**Excerpt to read**
◆ ◆ ◆ ◆
Potential Story: To play or to entertain?

When you think of PLAYING with your children, what comes to mind?  Do you envision an active play like running and chasing each other playing tag or soccer or baseball?  Does your mind go to the creative spot of pretend play and envision setting up a large cardboard box and making it a drive thru restaurant, a flower shop or a doctor’s office for toys?  Might you envision playing cars or dolls with your child?  Or sitting down to a board game?  Or do you envision competing against each other via the Wii or Xbox?  Maybe you have networked electronic gadgets that allow you to compete virtually in video games against each other.

However you play, the main focal point is that you PLAY WITH your child.  Any amount of research will tell you that children thrive when parents are interactive with their children.  In today’s lifestyles, busy-ness invades our family time and it’s often very easy to ignore our own children and leave them to their own vices to play and to entertain themselves.  This is not completely the wrong thing to do.  A recent blogger mentioned how she “ignores” her kids.  Before you think “how could she!” let’s explain that what she meant is that she doesn’t come to their rescue at every sibling and friend squabble, nor does she offer the next solution to boredom, and in doing so, the mom blogger realized that the children often work out their problems by themselves.  She mentioned that by “ignoring” them, they become more creative and resourceful.  

As with most things, balance is key.  While interaction with a dose of ignoring is good, you certainly don’t want to sit a child in a corner with a Nintendo DS and let them stay glued to that small screen all day with no social interaction whatsoever.  But you also don’t need to hover over your children directing/correcting his/her every move.  Children need to explore but within limits.  Balance.  

PLAY involves active participation.  ENTERTAINment is merely giving a child something to “occupy” their mind for a certain amount of time.  Every mom and dad enjoys something that will entertain their children for a certain amount of time, but the key is to not depend on it and use entertainment as a crutch for a parent’s personal gain.  Kids may not like time limits on screen time, but someone has to be the adult, even if it means limiting ourselves in order to set the example!

So do you seek to play with or to entertain your child?  Give it some thought.  If you find that you are often reaching for the “entertainment”, then what things can you do to invoke true active play with your little one?  Having trouble  thinking of examples?  Try these:  

  • play toy hospital using paper and band-aids to bandage stuffed animals or favorite teddy bears
  • play bank by setting up an account with your new little junior teller and deposit some coins (allow them to count the money to you)
  • play post office by converting empty tissue boxes into mailboxes and delivering mail (practice the skills of reading and writing)
◆ ◆ ◆ ◆
**What to do**
In the piece on playing versus entertaining, what does entertainment merely do for a child?

**Exercise data**
◆ ◆ ◆ ◆
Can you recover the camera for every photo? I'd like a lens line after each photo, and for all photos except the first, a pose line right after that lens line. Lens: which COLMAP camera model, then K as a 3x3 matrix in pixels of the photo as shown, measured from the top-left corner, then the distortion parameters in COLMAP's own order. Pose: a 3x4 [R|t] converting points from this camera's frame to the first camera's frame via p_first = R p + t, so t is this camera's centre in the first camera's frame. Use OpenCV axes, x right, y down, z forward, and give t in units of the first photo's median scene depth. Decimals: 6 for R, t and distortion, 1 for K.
◆ ◆ ◆ ◆
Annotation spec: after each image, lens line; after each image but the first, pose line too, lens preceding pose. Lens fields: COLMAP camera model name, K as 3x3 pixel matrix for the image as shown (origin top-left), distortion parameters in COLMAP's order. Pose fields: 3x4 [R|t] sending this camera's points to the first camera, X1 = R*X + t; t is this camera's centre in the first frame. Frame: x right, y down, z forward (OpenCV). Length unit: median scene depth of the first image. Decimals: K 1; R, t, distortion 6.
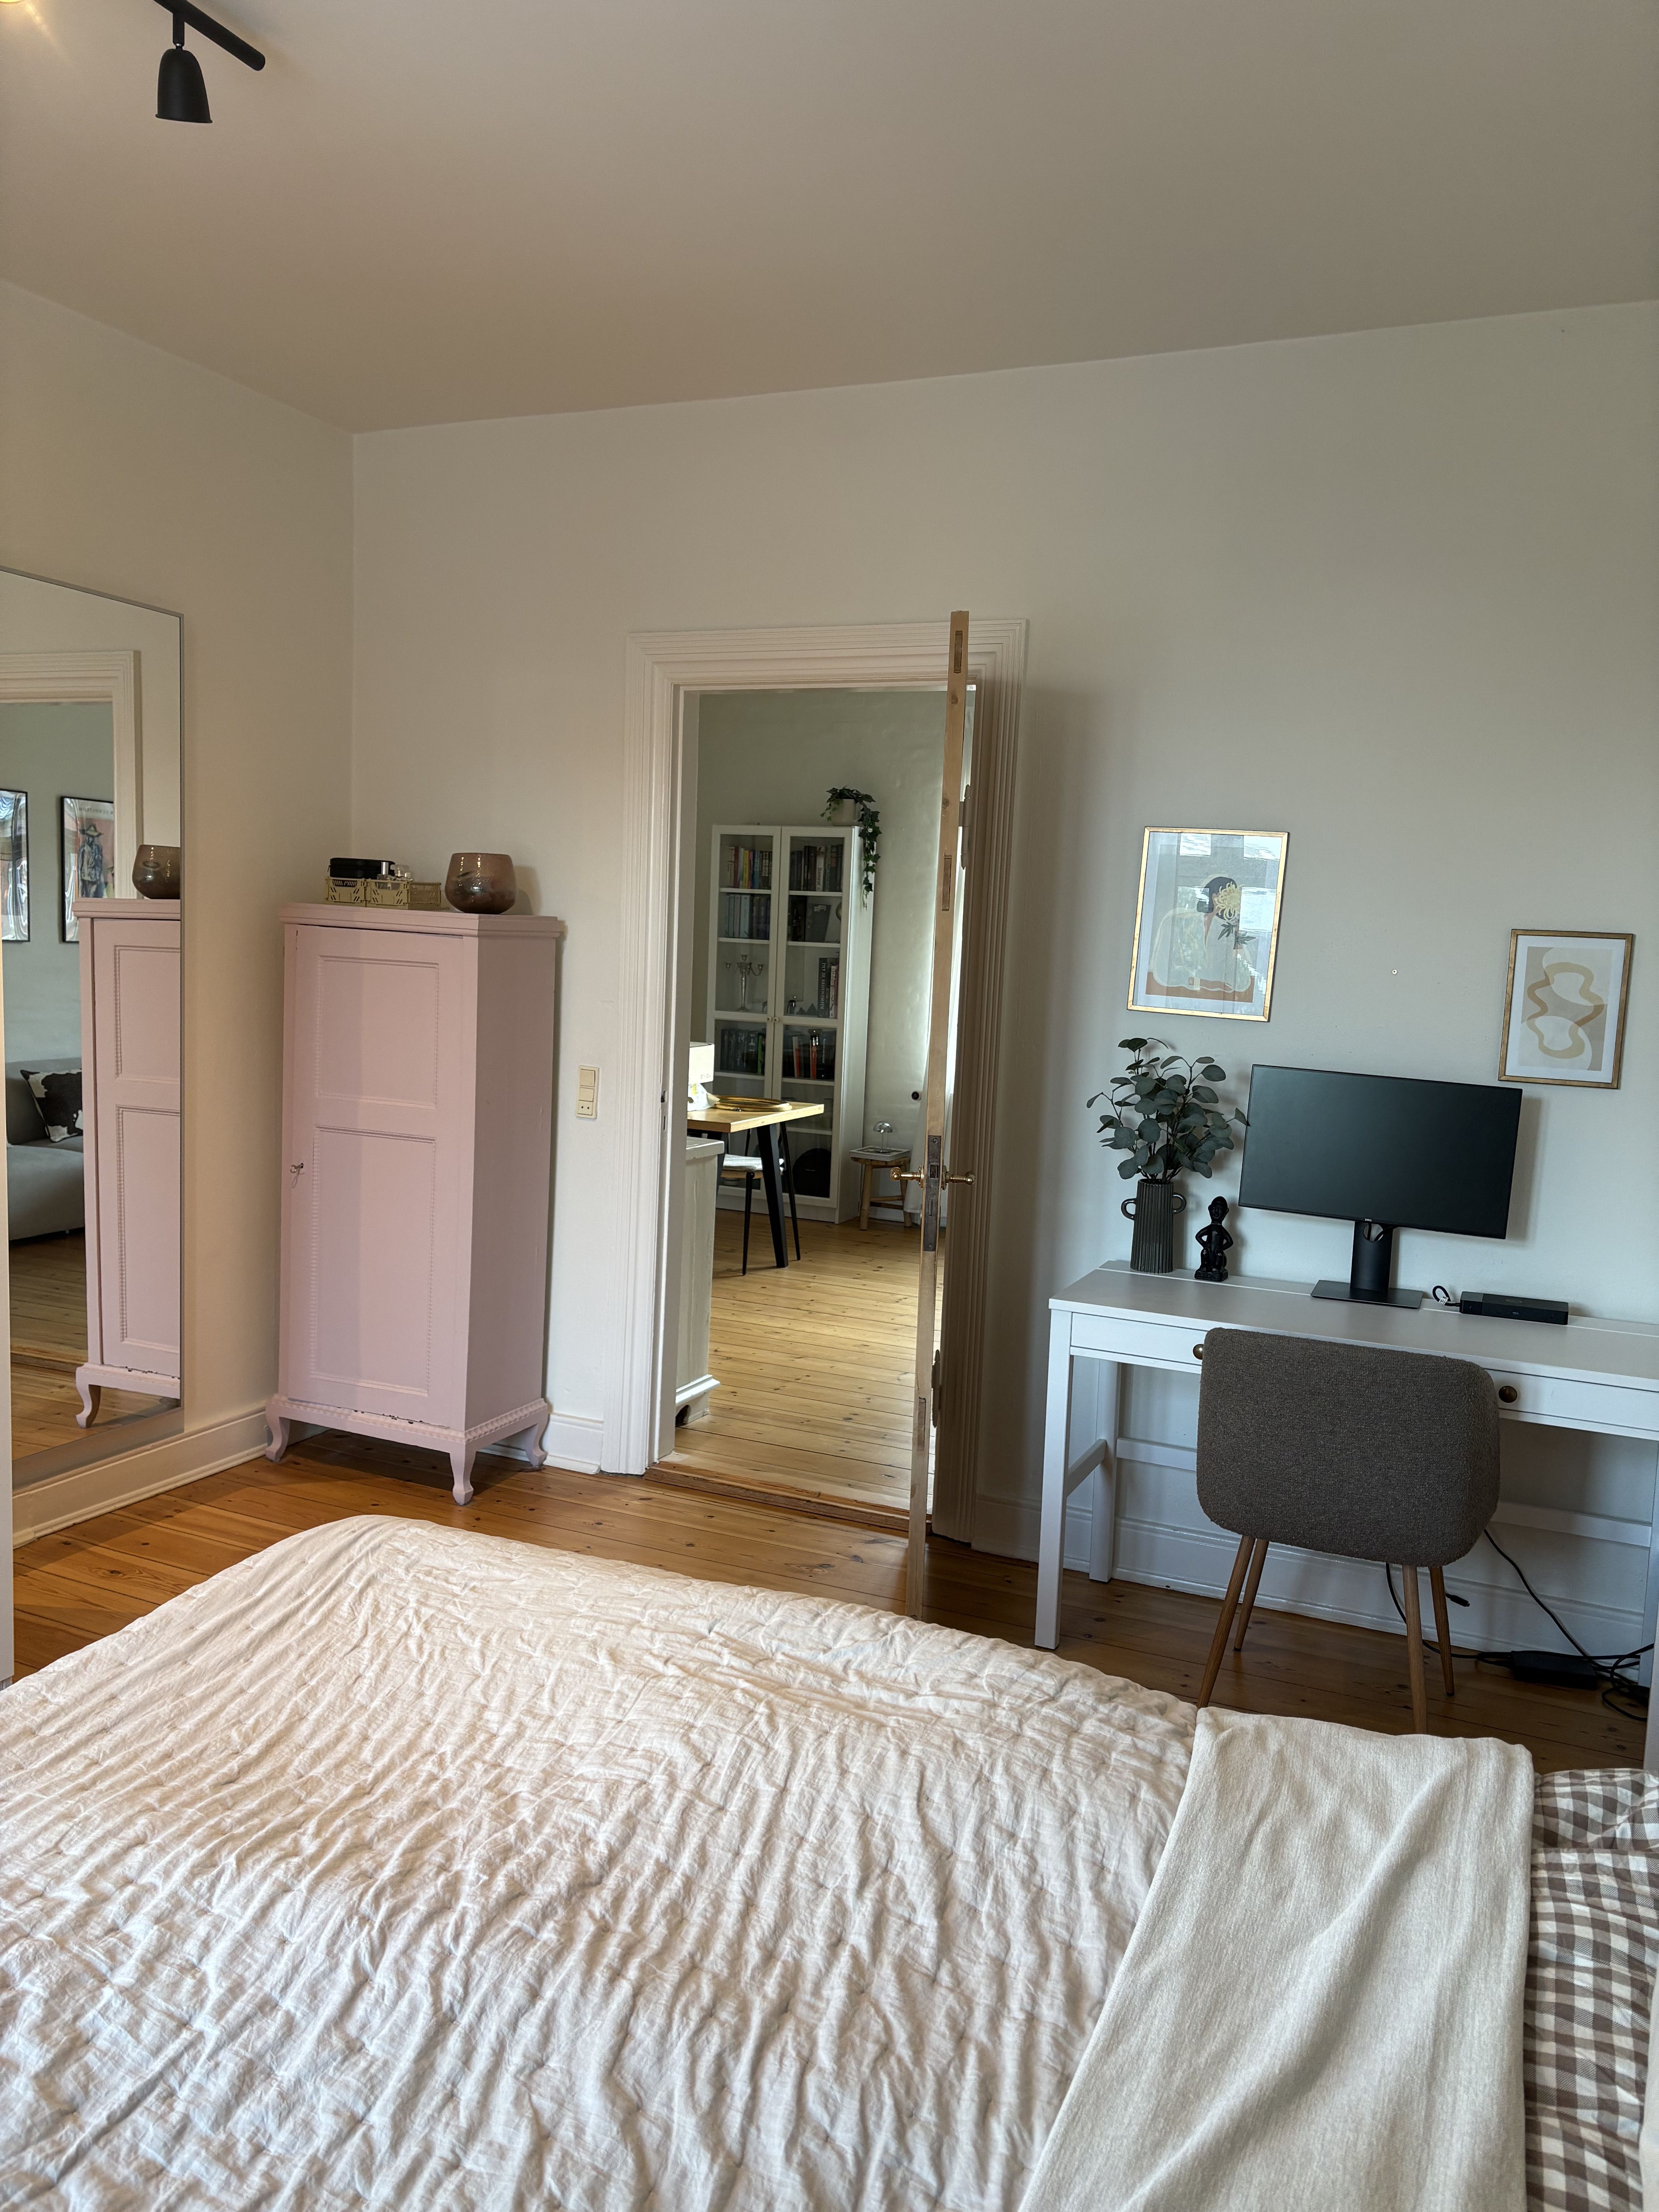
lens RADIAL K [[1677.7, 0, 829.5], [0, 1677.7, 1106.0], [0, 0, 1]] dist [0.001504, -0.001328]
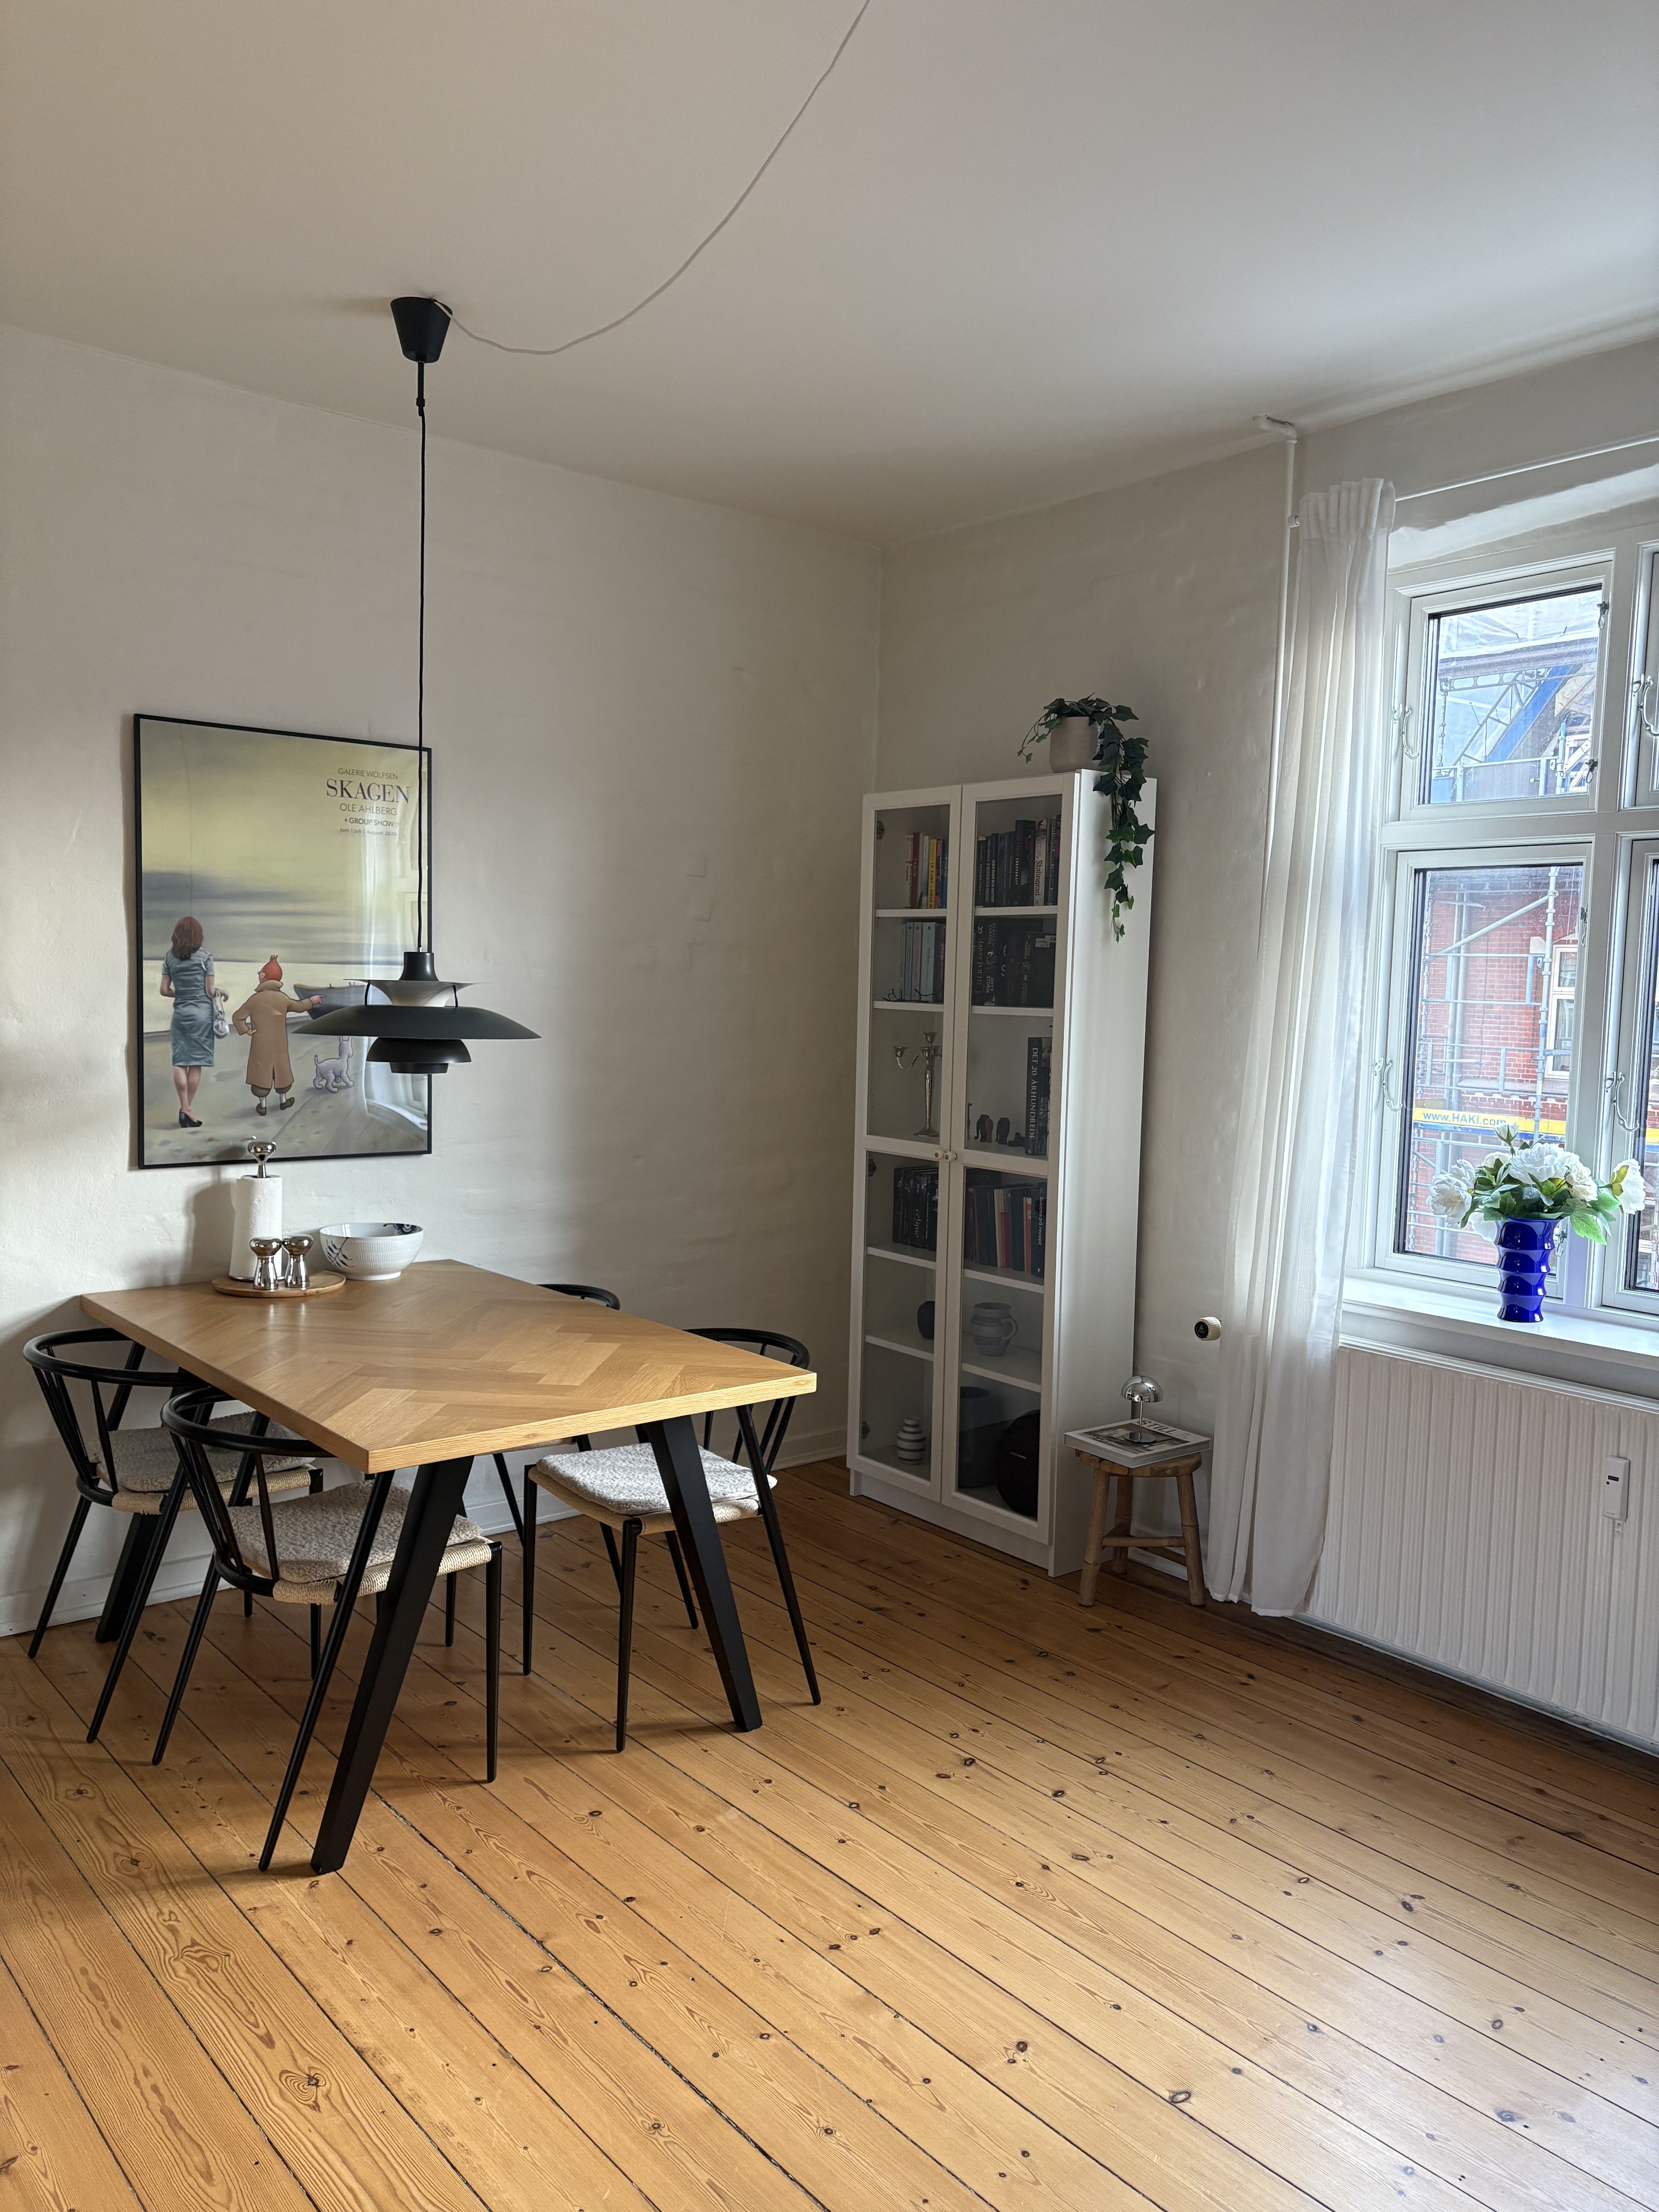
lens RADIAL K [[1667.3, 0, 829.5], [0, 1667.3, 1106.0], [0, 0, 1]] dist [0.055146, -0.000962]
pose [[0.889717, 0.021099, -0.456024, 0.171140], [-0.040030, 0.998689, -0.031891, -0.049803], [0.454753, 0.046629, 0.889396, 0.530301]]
◆ ◆ ◆ ◆
**Problem solution**
It gives a child something to "occupy" their mind for a certain amount of time.